**Directions for this task**
Quote the passage on SPIN farming from "In their trial" to "accept food stamps.".

**Text section**
*** Begin section ***

The couple, who have farmed as many as 30 small parcels at a time, devised their technique after running a conventional 20-acre farm. Eventually they realized their city garden was more profitable and easier to manage. “I asked myself, how can I make [city farming] worth my while?” says Satzewich. “I spent a lot of time making charts and crunching numbers.”

SPIN Farming © City Garden Farms' width=
A farm stand at Brick City Urban Farms in New Jersey. © City Garden Farms

Those concepts have been codified in a series of how-to guides written by Satzewich with Roxanne Christensen, former director of the nonprofit Institute for Innovations in Local Farming (IILF), now sold on the SPIN Farming website. Some 2,300 guides have been downloaded to date. The two have held several workshops around the country and there’s a 400-member Google group for current and would-be sub-acre farmers.

Despite its precise formulas and templates, SPIN is very versatile, compatible with all sorts of farming—biodynamic, permaculture, no-till—anywhere there is land and customers hungry for fresh, locally grown food. As Satzewich says, “It’s about principles. It’s not a religion.”

Indeed, new farms have been applying SPIN principles in a variety of creative ways. John Taylor, 44, of Princeton Junction, New Jersey, formerly a development officer for a charter school, was called to urban farming in his hometown of Newark in response to the city’s lack of access to fresh produce and its proliferation of vacant lots. His partner, Lorraine Gibbons, 52, a former dance company director and Master Gardener, turned him on to SPIN, and in 2008 they started Brick City Urban Farms. Situated in a lot provided by Newark’s Lincoln Park Coast Culture District, the farm sells veggies like collard greens and okra that cater to the tastes of the city’s largely African-American community.

But because Newark’s soil is polluted—”It’s really one big brownfield,” says Taylor—Brick City practices a sort of SPIN-mobile. They plant their crops aboveground in “EarthBoxes,” self-contained, window-box-like units with a built-in irrigation and fertilization system, which fit 10 to a SPIN standard bed. Next year, when the current site is slated for a LEED-certified housing development, they’ll pick up and move the farm to a permanent site two blocks away.

In their trial year, they invested $20,000 in startup costs and sold 20,000 pounds of food and expect to earn a profit this year. They ultimately hope to sell $150,000 per acre on at least five acres of city land, so they can accept food stamps.

The EarthBox is a self-contained unit with built-in irrigation and fertilization. © Earthbox
The EarthBox is a self-contained unit with built-in irrigation and fertilization. © Earthbox

SPIN is even being used in the country. Peggy Hanson, a 90-something-year-old widow in rural Illinois, earns supplementary income from the surplus vegetables she and a partner grow on a one-acre plot of a 60-acre tree farm. She’s sold her Indian Trail Farm Produce online since 2006. A SPIN farm “is like World War II victory garden,” she says.

SPIN and its spin-offs fit the general downsizing trend in American farming. According to the U.S. Department of Agriculture’s 2007 Census of Agriculture, “New farms tend to have more diversified production, fewer acres, lower sales and younger operators.” Moreover, notes Christensen, SPIN farming is being done “without any major policy changes or any government support. It’s totally entrepreneurial in nature.”

Of course, SPIN does have its limitations: Not everyone is cut out for the outdoor lifestyle and physical exertion involved. Bravin notes, “I lost 20 pounds last summer! But it’s not so much heavy lifting as constant movement.” Taylor cautions, “It’s not a turnkey thing,” adding that because the concept is still foreign to banks, it can be challenging to get a small-business loan. Zoning rules may also pose a problem. It all comes down to motivation, says Satzewich: “You”ll do all the work. It’s very dependent on you.”

But Christensen is optimistic, saying, “As cities realize the potential and the need for sustainability, they’ll begin to look at food production as part of their infrastructure.”

*** End section ***

Pictured people or hands with joint positions
*** Begin section ***

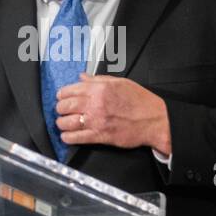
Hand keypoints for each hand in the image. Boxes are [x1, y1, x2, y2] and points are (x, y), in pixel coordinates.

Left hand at [55, 73, 171, 155]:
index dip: (62, 94)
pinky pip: (76, 137)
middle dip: (60, 109)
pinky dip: (68, 138)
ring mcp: (97, 120)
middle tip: (61, 111)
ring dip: (61, 124)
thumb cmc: (140, 101)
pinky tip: (67, 136)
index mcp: (100, 88)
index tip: (61, 97)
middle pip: (65, 106)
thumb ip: (98, 79)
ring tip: (63, 124)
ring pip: (67, 122)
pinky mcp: (100, 135)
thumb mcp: (120, 82)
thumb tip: (82, 77)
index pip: (70, 90)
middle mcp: (95, 103)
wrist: (154, 120)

*** End section ***

**Worked solution**
In their trial year, they invested $20,000 in startup costs and sold 20,000 pounds of food and expect to earn a profit this year. They ultimately hope to sell $150,000 per acre on at least five acres of city land, so they can accept food stamps.